There are moments that have haunted the family of Jonathan Paul for years; moments, captured on video, that show Arlington jailers struggling with Paul in the jail. He became responsive back in March 2015 after jailers held him down and used pepper spray. EMT's arrived nearly 30 minutes later.

Paul eventually died.

Tuesday, more than two years after the incident, two former jailers, 58-year-old Steven Schmidt and 34-year-old Pedro Medina, were sentenced to one-year deferred adjudication, or probation, each, for their roles in Paul's death, after pleading guilty to reduced misdemeanor charges. Their sentences of one-year deferred adjudication mean their records could eventually be cleared.

"I can only forgive you because the God I serve, I have to forgive you. But I still hurt. I'm still angry. I'm still upset," said Marvin Phillips, Paul's uncle. He addressed the men during the victim impact statement. He says he wishes his nephew would have received faster medical attention.

"Where does it start? Where does it stop? As far as with how you handle inmates, with how you handle human beings?" he asked the men.

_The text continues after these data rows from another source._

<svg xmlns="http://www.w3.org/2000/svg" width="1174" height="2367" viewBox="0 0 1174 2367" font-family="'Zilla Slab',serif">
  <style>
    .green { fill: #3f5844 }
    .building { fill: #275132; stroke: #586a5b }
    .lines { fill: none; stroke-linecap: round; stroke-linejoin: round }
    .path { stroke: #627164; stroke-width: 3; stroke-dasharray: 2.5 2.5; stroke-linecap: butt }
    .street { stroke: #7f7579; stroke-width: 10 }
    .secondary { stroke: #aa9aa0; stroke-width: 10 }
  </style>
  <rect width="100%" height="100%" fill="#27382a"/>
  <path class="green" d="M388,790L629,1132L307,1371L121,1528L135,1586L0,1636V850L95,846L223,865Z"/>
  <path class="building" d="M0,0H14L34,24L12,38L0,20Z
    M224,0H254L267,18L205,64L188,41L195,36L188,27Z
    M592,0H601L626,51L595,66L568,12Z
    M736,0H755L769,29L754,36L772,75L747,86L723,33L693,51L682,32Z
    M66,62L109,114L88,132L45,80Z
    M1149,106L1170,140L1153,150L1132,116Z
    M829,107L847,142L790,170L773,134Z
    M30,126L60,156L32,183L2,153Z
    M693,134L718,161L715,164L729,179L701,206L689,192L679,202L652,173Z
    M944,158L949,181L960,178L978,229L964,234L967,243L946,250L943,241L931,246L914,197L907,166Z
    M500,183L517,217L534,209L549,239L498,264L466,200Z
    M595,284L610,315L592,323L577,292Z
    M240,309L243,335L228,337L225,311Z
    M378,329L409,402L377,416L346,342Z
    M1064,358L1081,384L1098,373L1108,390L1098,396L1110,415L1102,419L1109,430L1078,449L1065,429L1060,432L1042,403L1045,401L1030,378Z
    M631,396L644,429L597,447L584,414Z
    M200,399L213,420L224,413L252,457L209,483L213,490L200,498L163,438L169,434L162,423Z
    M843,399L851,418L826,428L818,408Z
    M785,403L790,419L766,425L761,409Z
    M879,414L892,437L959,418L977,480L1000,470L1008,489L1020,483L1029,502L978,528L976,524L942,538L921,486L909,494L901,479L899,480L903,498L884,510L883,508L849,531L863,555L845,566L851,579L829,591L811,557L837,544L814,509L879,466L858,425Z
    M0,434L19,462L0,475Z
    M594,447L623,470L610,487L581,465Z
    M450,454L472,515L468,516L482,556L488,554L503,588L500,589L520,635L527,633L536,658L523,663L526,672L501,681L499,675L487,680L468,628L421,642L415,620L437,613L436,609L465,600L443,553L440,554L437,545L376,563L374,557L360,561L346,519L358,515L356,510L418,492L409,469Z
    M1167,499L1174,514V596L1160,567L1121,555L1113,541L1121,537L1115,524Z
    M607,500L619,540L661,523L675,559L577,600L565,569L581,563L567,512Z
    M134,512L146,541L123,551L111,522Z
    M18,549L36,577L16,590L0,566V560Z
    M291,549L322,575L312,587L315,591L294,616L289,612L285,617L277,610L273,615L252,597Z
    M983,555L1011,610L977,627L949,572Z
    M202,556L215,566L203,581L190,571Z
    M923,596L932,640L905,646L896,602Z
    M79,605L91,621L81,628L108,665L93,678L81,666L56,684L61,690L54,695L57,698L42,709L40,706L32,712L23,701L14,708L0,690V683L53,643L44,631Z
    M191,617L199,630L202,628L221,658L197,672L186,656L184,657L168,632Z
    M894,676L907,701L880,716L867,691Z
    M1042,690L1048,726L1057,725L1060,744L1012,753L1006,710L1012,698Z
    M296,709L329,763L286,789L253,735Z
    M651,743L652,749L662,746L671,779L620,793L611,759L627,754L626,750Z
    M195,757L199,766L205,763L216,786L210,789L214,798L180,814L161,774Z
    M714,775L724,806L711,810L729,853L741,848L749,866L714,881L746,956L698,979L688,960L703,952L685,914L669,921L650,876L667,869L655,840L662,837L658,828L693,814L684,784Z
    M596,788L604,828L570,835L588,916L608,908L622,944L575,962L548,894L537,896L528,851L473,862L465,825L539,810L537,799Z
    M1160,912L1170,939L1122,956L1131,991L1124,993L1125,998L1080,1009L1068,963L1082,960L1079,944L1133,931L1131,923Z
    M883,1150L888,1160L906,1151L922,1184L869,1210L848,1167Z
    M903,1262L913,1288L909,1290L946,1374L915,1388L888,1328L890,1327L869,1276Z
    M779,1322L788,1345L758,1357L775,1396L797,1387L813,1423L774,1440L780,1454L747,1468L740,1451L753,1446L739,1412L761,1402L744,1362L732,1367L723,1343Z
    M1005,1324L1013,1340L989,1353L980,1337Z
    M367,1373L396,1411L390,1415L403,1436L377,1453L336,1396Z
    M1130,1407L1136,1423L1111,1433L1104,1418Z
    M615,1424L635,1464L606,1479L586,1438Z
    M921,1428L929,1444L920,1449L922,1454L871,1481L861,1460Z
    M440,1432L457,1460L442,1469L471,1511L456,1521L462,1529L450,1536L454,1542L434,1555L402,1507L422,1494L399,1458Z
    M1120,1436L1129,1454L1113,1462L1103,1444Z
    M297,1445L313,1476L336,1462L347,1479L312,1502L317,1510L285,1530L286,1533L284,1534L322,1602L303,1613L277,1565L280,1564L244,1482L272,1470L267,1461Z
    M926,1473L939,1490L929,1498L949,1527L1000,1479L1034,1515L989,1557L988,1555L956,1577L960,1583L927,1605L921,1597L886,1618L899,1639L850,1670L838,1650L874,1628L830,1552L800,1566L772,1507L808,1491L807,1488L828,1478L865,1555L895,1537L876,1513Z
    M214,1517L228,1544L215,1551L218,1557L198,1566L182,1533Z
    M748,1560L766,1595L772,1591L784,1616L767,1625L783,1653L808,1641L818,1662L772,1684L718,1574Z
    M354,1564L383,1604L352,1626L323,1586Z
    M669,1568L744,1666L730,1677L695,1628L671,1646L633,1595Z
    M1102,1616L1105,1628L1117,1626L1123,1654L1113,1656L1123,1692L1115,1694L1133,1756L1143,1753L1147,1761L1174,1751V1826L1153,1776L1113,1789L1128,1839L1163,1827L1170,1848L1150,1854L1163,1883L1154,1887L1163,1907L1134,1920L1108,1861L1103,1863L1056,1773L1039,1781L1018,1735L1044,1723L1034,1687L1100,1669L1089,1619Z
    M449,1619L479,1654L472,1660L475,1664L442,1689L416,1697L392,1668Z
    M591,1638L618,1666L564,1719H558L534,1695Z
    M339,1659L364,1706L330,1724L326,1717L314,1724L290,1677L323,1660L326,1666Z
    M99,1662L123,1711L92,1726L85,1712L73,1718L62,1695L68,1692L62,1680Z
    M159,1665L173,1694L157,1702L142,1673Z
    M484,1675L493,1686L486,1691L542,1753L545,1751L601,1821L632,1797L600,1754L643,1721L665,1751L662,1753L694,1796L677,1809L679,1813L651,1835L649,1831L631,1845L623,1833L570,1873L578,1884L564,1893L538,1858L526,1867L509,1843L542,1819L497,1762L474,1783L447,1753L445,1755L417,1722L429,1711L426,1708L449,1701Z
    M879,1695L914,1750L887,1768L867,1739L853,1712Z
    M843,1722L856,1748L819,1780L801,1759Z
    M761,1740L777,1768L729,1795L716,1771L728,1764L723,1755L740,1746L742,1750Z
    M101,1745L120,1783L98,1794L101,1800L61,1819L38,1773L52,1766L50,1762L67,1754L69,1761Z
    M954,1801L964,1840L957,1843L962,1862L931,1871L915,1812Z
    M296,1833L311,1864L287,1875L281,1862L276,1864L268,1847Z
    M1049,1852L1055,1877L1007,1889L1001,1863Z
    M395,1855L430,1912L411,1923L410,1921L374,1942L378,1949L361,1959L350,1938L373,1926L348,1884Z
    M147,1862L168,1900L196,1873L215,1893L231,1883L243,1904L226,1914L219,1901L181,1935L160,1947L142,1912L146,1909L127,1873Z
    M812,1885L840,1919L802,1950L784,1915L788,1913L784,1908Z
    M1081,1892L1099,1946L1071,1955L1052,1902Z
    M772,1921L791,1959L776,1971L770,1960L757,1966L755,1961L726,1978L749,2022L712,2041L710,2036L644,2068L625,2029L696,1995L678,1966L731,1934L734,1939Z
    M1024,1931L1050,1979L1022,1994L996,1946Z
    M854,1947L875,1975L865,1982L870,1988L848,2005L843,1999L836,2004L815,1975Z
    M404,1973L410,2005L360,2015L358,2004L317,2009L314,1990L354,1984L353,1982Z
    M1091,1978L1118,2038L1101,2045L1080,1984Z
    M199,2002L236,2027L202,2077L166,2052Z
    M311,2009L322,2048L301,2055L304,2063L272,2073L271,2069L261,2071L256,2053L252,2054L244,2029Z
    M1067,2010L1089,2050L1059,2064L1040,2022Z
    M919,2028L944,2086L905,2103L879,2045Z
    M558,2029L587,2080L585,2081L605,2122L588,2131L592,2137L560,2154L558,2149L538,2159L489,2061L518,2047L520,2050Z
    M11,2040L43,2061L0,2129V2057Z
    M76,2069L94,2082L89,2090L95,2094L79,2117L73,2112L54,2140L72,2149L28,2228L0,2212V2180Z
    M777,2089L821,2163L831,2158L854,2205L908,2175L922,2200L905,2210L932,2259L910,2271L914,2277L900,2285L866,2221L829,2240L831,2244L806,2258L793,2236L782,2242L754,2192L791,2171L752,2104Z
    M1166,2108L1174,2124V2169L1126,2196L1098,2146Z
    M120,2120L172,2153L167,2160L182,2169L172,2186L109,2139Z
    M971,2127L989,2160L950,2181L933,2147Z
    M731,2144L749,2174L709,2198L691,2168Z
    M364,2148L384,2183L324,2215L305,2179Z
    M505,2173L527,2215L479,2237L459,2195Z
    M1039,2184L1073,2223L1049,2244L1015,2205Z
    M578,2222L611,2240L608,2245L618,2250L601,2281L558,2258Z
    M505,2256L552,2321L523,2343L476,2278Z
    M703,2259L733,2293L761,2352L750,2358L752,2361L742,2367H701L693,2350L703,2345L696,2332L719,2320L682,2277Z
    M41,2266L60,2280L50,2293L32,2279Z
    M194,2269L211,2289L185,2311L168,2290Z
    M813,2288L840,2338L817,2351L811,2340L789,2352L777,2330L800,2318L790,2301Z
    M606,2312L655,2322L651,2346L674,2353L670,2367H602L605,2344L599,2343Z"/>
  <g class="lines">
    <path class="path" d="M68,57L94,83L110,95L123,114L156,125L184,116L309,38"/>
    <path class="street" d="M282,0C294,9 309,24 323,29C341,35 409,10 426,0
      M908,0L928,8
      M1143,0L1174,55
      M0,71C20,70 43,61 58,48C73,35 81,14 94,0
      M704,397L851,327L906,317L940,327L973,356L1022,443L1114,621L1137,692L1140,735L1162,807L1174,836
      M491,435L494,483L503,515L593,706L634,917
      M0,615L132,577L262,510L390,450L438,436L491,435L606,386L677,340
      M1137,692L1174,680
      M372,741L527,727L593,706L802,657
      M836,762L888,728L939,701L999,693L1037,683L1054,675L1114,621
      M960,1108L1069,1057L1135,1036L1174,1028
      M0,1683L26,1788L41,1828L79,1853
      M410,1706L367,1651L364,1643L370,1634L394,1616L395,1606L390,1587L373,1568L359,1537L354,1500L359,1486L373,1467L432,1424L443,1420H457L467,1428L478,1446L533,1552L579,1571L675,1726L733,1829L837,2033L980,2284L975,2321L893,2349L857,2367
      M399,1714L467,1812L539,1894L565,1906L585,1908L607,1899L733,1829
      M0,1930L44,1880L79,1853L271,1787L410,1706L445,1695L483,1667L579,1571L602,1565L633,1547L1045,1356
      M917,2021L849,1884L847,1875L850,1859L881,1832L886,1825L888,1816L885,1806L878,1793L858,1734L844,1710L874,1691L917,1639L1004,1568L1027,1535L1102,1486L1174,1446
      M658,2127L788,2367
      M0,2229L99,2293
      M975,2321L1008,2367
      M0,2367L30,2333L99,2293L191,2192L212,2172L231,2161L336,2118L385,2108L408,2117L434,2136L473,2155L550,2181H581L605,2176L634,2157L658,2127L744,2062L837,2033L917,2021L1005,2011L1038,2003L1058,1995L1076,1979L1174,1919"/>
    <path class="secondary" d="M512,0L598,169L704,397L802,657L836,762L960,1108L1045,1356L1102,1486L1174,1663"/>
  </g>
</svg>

After the sentencing, attorneys for the former jailers spoke to WFAA.

"Of course, there’s remorse," said Robert Rogers, Medina's attorney. "No one wants that to happen. These were dedicated public servants."

But Rogers went on to say that these men were not to blame for what happened, a lack of training was.

"My client and Steve Schmidt, they're sacrificial lambs, they're scapegoats for the incompetent leadership of the (Arlington) police chief and the way he handled the jail," Rogers said.

Arlington Police would not respond to any of these claims, nor would they say if anything at the jail has changed since Jonathan Paul's death. Paul's uncle says the former jailers will go on with their lives, but his family will always have to think about how Jonathan didn't have that chance.